Os partidos clamam: "Não és amigo de Cézar, porque Cristo se diz rei". Todos eles, os partidos, sabem que o reino de que fala Cristo não é deste mundo. Todos o ouviram. Sim; todos estão fartos de saber. Mas, no fundo, o homem tem medo do próprio crime. Precisa iludir-se a si próprio. Precisa fazer-se acreditar a si mesmo que não entendeu ou que não sabe, para poder ter o direito de ser perverso.

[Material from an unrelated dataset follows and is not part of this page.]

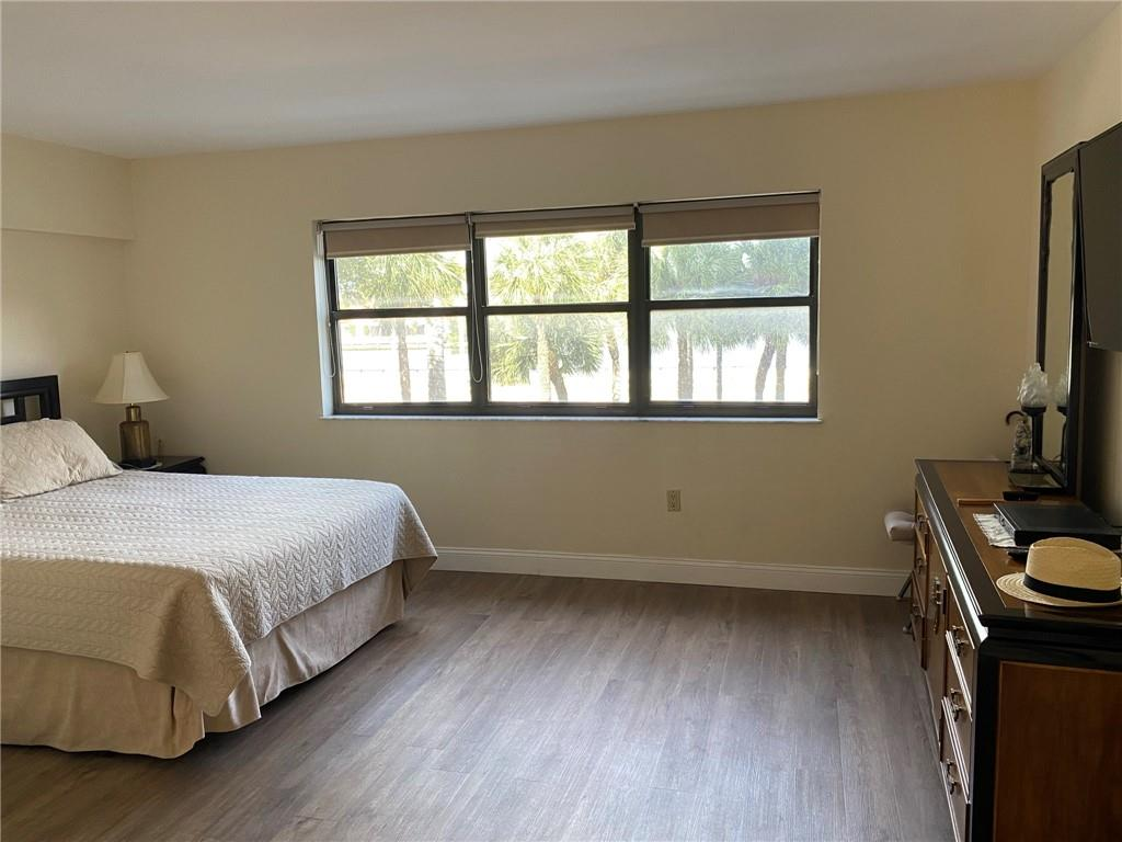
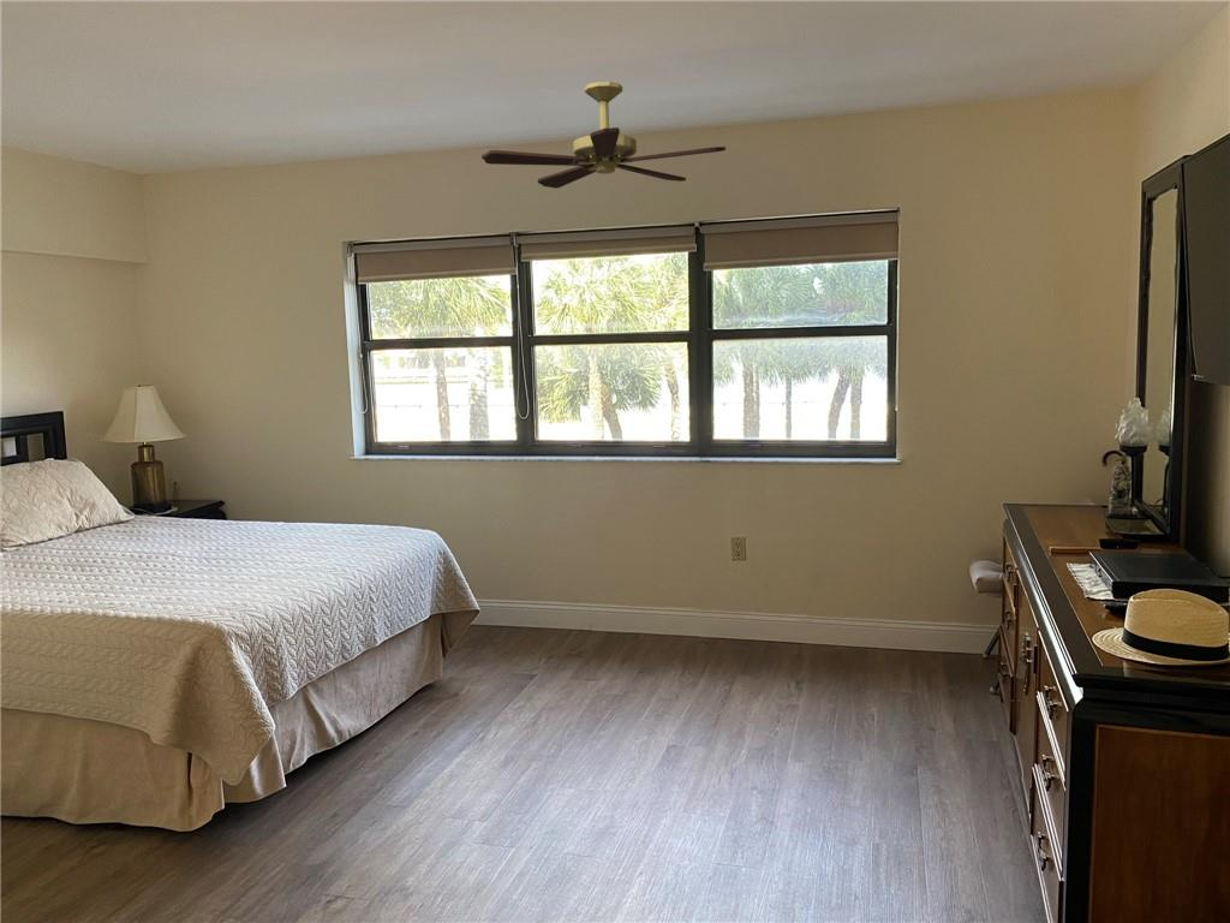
+ ceiling fan [480,81,727,190]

Pilatos treme. Vê, mentalmente, o Cézar todo poderoso, em Capri, rodeado de uma corte fulgurante. Entra, então, no mérito do pleito, para se declarar também incompetente. E lava as mãos.

Existirá sempre, em todas as épocas da História, uma reunião de doutores. Nessa reunião de doutores se resolve a perseguição. Ninguém é diretamente responsável. O crime se consuma. E ele é tão horroroso que ninguém quer assumir a responsabilidade.

O drama do Calvário é um esquema eterno para todas as épocas da História do Mundo e das Sociedades.

É o sofisma. É a mentira. É a crueldade. É a covardia. É a calunia É a injúria. E, sobre tudo, a confusão e a treva nos espíritos.

Resta um consolo para os homens.

Cristo, ao terceiro dia, ressurgiu triunfante. Para ensinar à nossa humanidade fraca, à nossa humanidade indigna d'Ele, que a Verdade sempre triunfa sobre a Mentira, para glória das Nações e consolo do gênero humano.

Integralistas: Estão estudando a vossa perseguição? Não importa: Lede o Evangelho. Acreditai na vossa doutrina. Pensai no Brasil. Trabalhai serenamente. E a luz que vem de Cristo não vos falte um instante nesta hora em que o Espírito das Trevas pretende confundir-vos. Com essa luz vencereis, e fareis do Brasil uma Grande Nação.

Publicado originalmente n’A OFFENSIVA, em 24 de Outubro de 1936.